On Wed, Apr 11, 2012 at 03:19:36PM +0100, Stephen Gower wrote:
On Wed, Apr 11, 2012 at 12:42:44PM +0100, Janet McKnight wrote:
BTW, do you think the openguide is just duplicating OSM? Be honest! :-}
No! I, personally, am not convinced that OSM should have all the metadata on shops/restaurants that it does, but I think that horse has flown the nest. In any case, OSM shouldn't contain the free-text description and photos/etc that Openguides do.
On reflection, and eventually coming back on subject, what OSM does well is record precise, verifiable, facts. Position, opening hours, name, etc etc. OpenGuides can record that too, to a certain extent, but what it does uniquely is record the subjective stuff (like child-friendly for example) and rely on the wikinature to keep consensus.

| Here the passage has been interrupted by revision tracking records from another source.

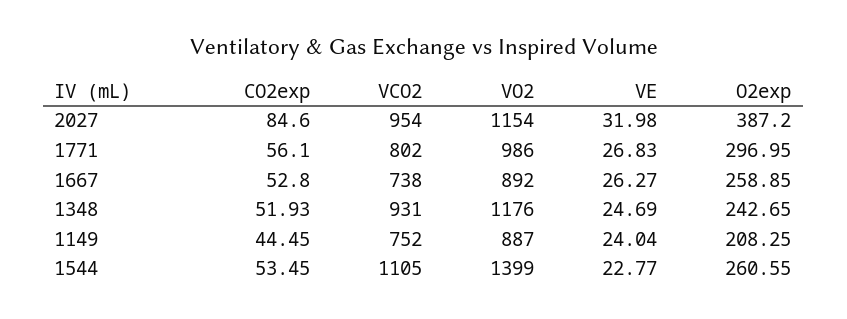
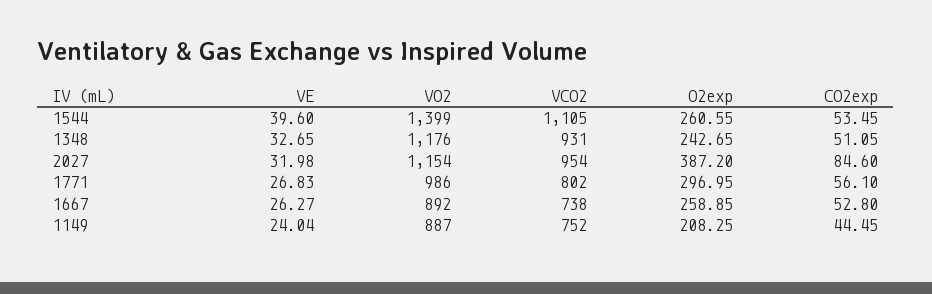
  {
    "CO2exp": {
      "2027": 84.6,
      "1771": 56.1,
      "1667": 52.8,
-     "1348": 51.93,
+     "1348": 51.05,
      "1149": 44.45,
      "1544": 53.45
    },
    "VCO2": {
      "2027": 954,
      "1771": 802,
      "1667": 738,
      "1348": 931,
      "1149": 752,
      "1544": 1105
    },
    "VO2": {
      "2027": 1154,
      "1771": 986,
      "1667": 892,
      "1348": 1176,
      "1149": 887,
      "1544": 1399
    },
    "VE": {
      "2027": 31.98,
      "1771": 26.83,
      "1667": 26.27,
-     "1348": 24.69,
+     "1348": 32.65,
      "1149": 24.04,
-     "1544": 22.77
+     "1544": 39.6
    },
    "O2exp": {
      "2027": 387.2,
      "1771": 296.95,
      "1667": 258.85,
      "1348": 242.65,
      "1149": 208.25,
      "1544": 260.55
    }
  }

If you want to find all central restaurants in OSM, than you define a "central" polygon and then do a PostGIS (spatial PostgreSQL) query to select all restaurant points (and shapes) within it. What Openguides does is crowd-source the definition of central, by letting people apply it to whatever nodes they think are central. To find a definition of central from Openguides, you select all the nodes that are tagged with the central locale (and if you like, draw a polygon around them).
Of course, this is all theoretical, and doesn't deal well with the situation where one person want to tag the station as central, and another doesn't. Human nature vs wikinature, or something.